Assignment
Copy everything from the line containing "Item 4 - Speedometer, speed shown, in mph." down to the line containing "Recorded: 12 °C", swapping "Speedometer" for "Speed gauge" and leaving the rest as it is.

Supplied information
——

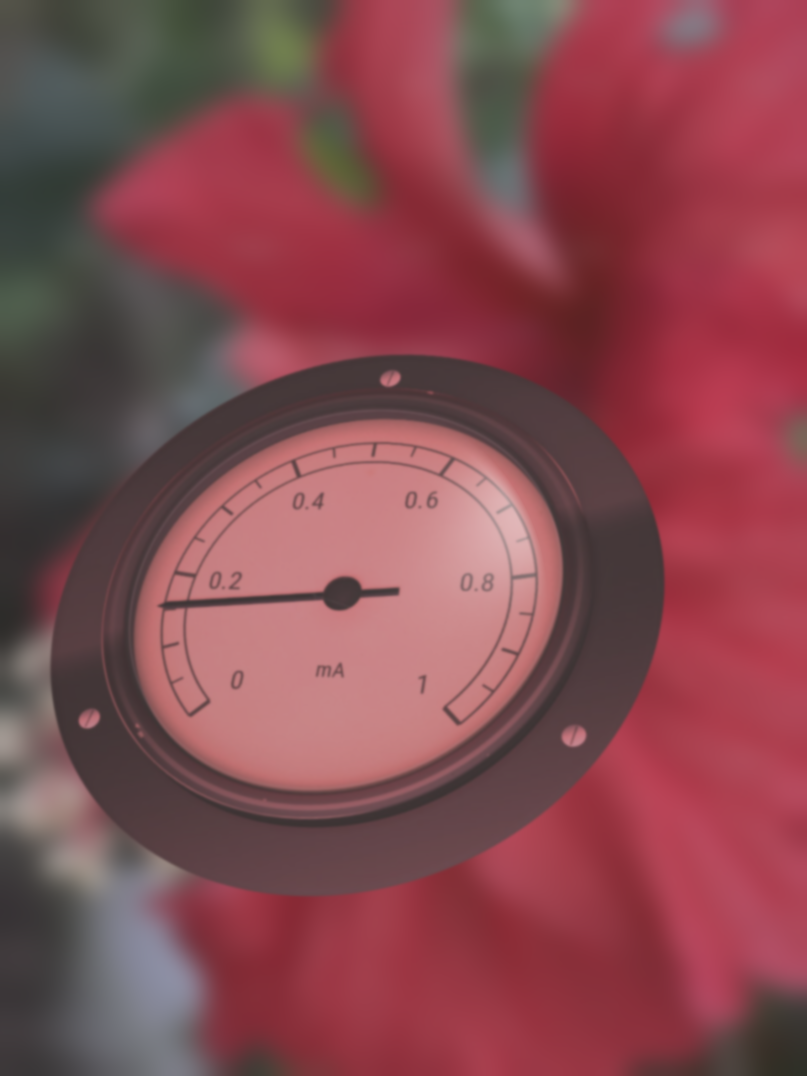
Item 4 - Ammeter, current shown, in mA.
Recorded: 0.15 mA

——

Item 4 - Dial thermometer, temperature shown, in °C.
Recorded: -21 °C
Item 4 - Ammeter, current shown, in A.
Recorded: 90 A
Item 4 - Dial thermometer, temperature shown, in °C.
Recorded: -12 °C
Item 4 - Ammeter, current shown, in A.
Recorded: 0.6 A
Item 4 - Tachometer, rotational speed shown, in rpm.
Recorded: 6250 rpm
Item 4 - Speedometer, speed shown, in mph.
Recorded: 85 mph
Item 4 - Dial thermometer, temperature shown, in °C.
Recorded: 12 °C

——

Response below
Item 4 - Speed gauge, speed shown, in mph.
Recorded: 85 mph
Item 4 - Dial thermometer, temperature shown, in °C.
Recorded: 12 °C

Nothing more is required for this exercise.